_Work request_
Please quote exactly the lines below from the line containing "armchair: present [535,569,634,654]" to the line containing "woven basket: present", both lines included, and nothing else.

_Raw data_
________________________________________

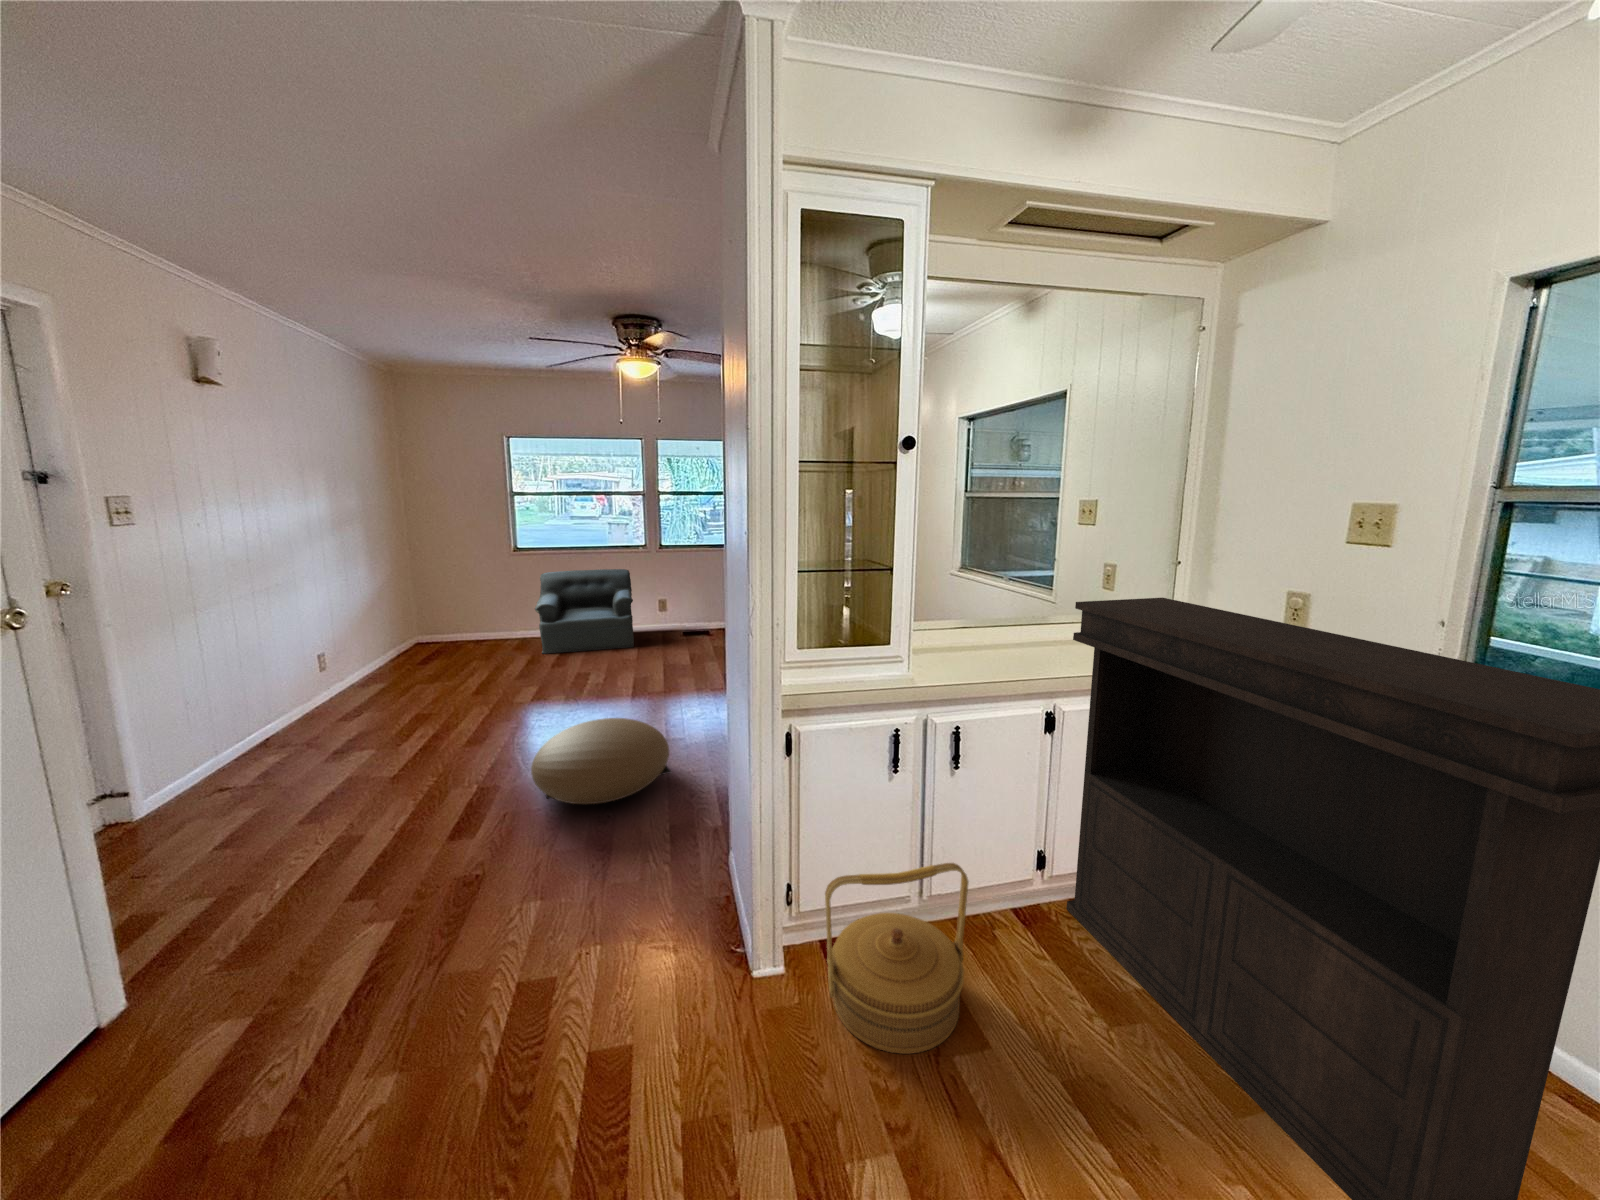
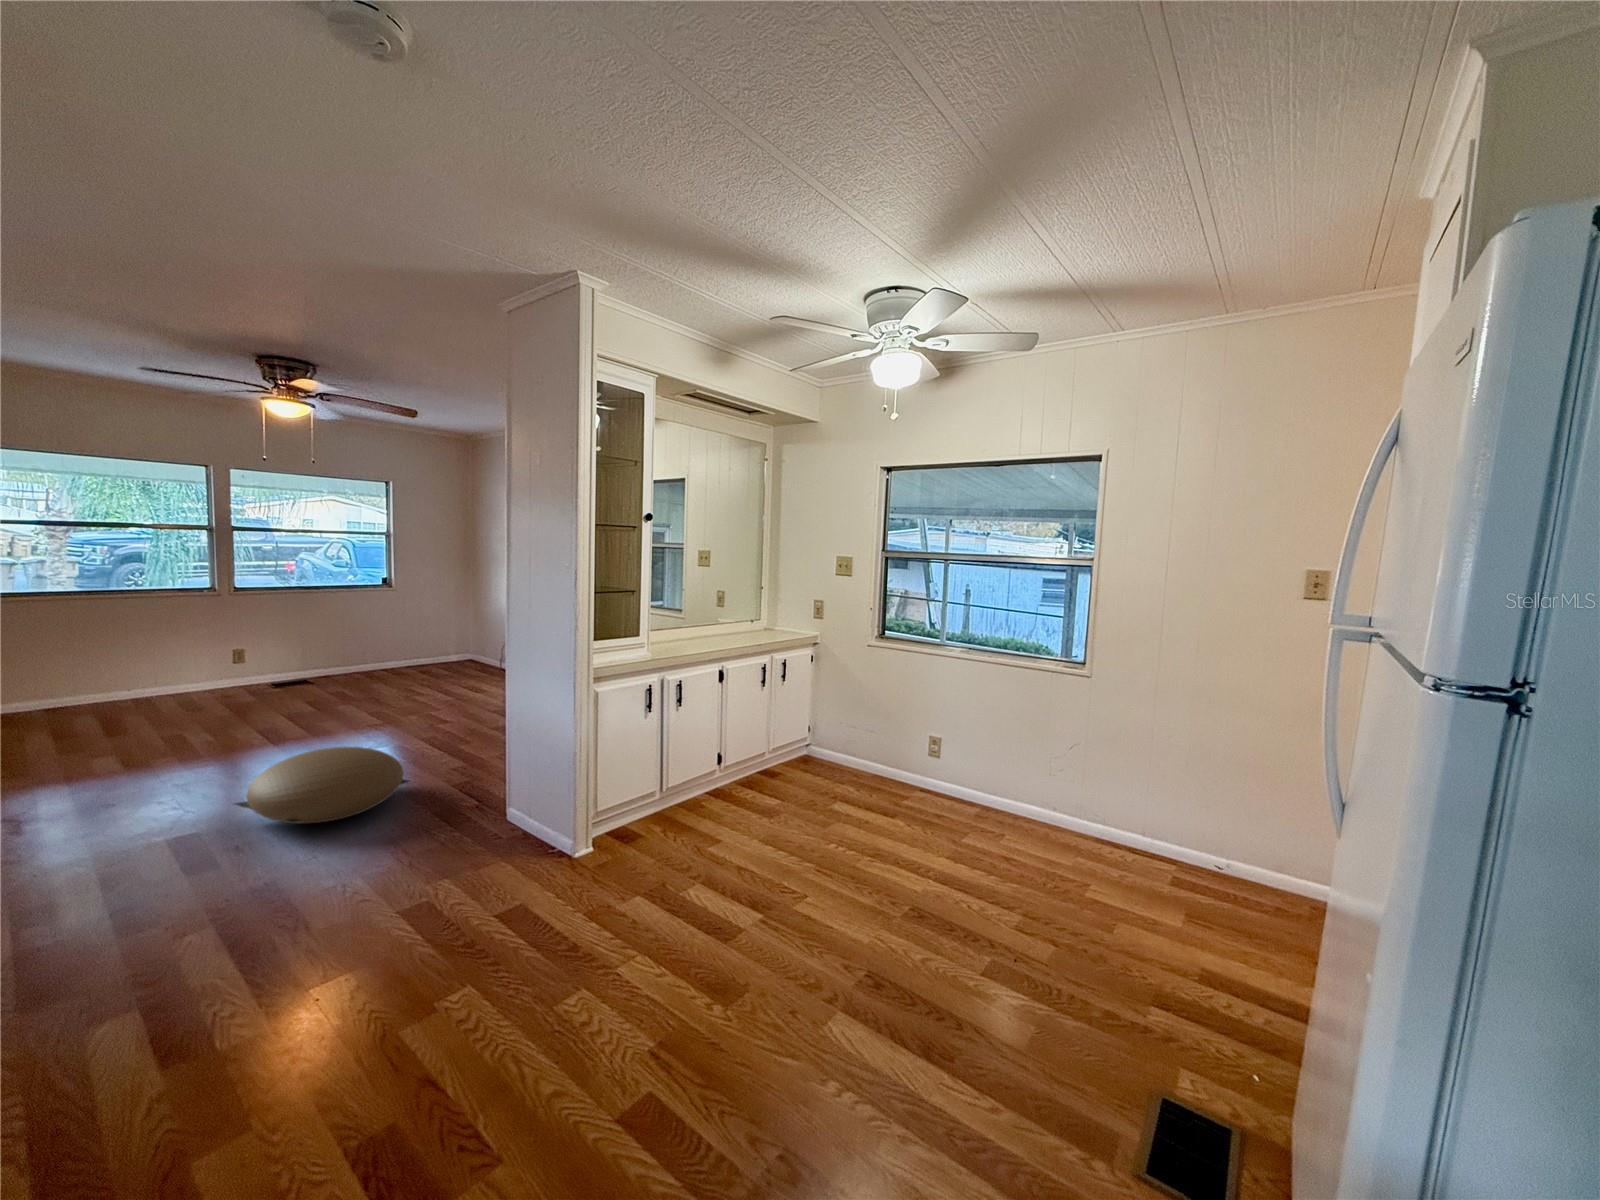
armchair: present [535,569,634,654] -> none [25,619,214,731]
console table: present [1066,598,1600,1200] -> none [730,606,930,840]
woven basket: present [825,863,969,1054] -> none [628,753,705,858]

________________________________________

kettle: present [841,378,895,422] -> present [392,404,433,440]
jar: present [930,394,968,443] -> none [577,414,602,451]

________________________________________

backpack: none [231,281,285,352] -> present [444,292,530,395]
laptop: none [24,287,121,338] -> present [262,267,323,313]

________________________________________

_Exercise output_
armchair: present [535,569,634,654] -> none [25,619,214,731]
console table: present [1066,598,1600,1200] -> none [730,606,930,840]
woven basket: present [825,863,969,1054] -> none [628,753,705,858]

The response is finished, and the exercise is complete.